[Source records]
○ ○ ○

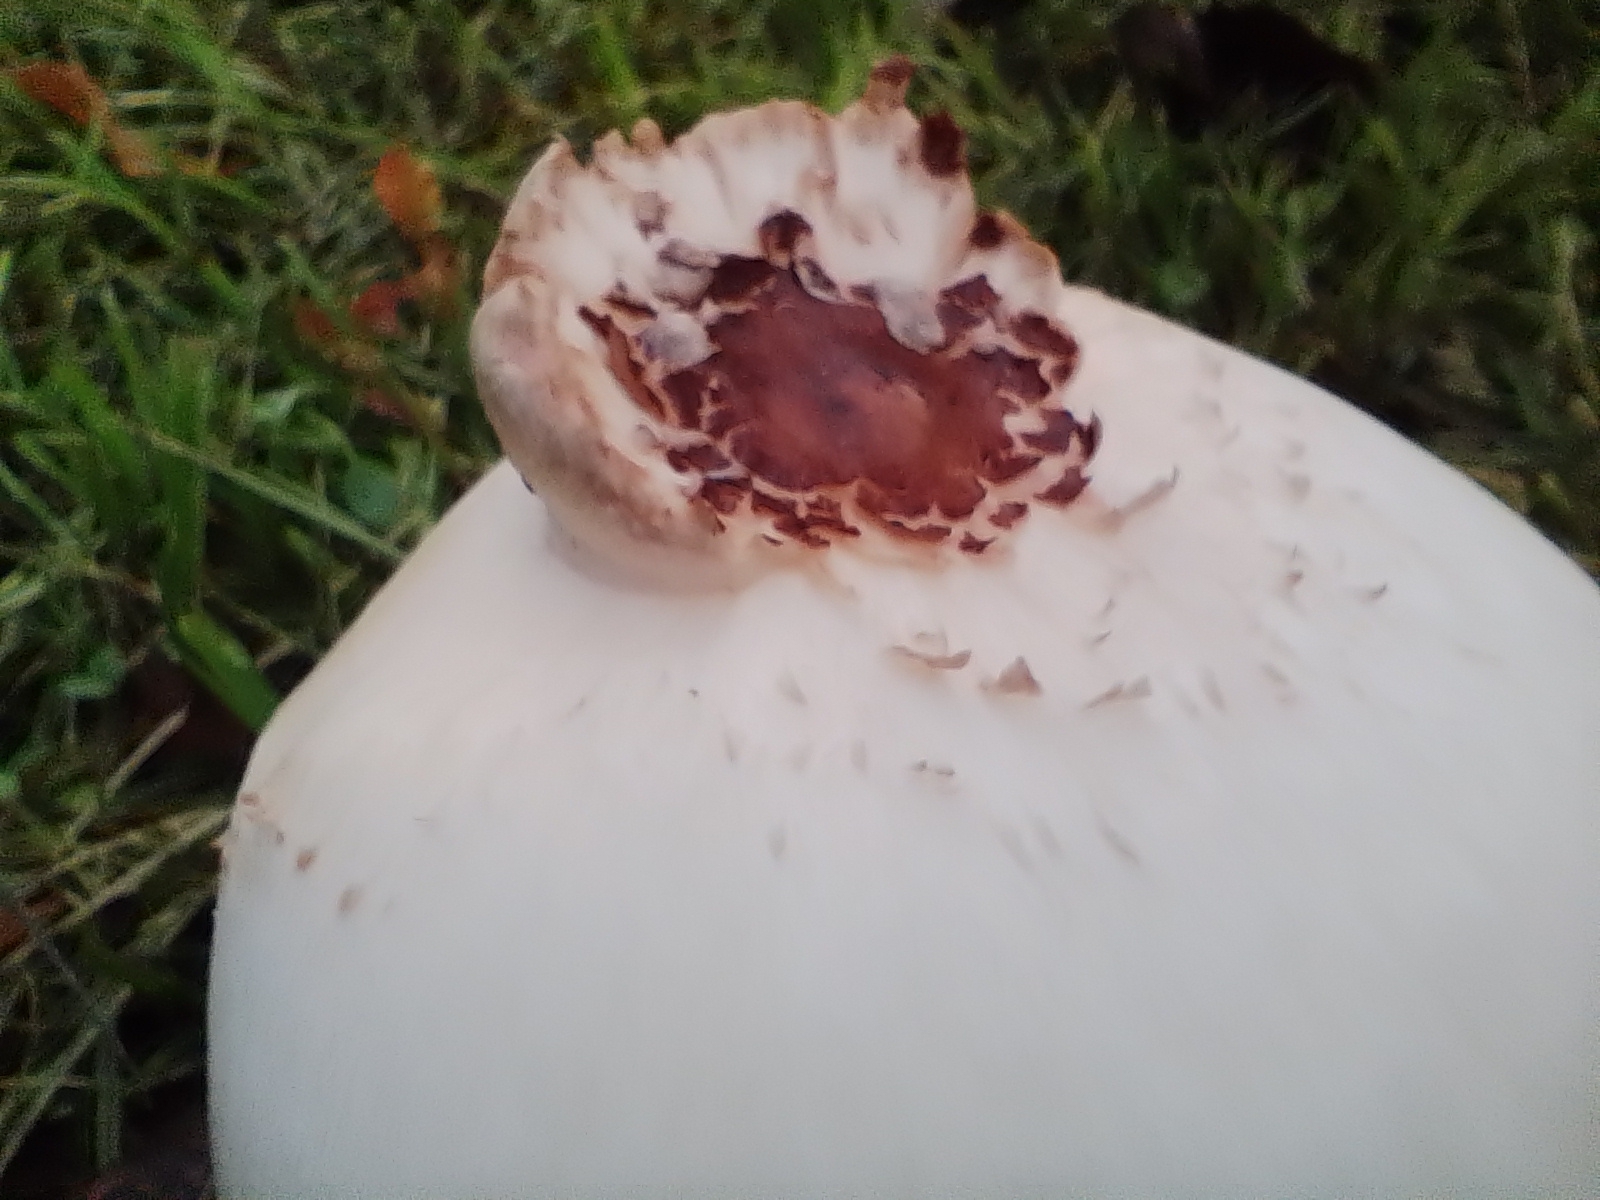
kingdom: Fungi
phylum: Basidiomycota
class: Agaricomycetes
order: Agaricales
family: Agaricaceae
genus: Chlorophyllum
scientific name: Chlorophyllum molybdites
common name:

○ ○ ○

Work instructions ::
Pull every text line from the data above, keeping each one word for word and leaving out the pictures.

Written solution ::
kingdom: Fungi
phylum: Basidiomycota
class: Agaricomycetes
order: Agaricales
family: Agaricaceae
genus: Chlorophyllum
scientific name: Chlorophyllum molybdites
common name:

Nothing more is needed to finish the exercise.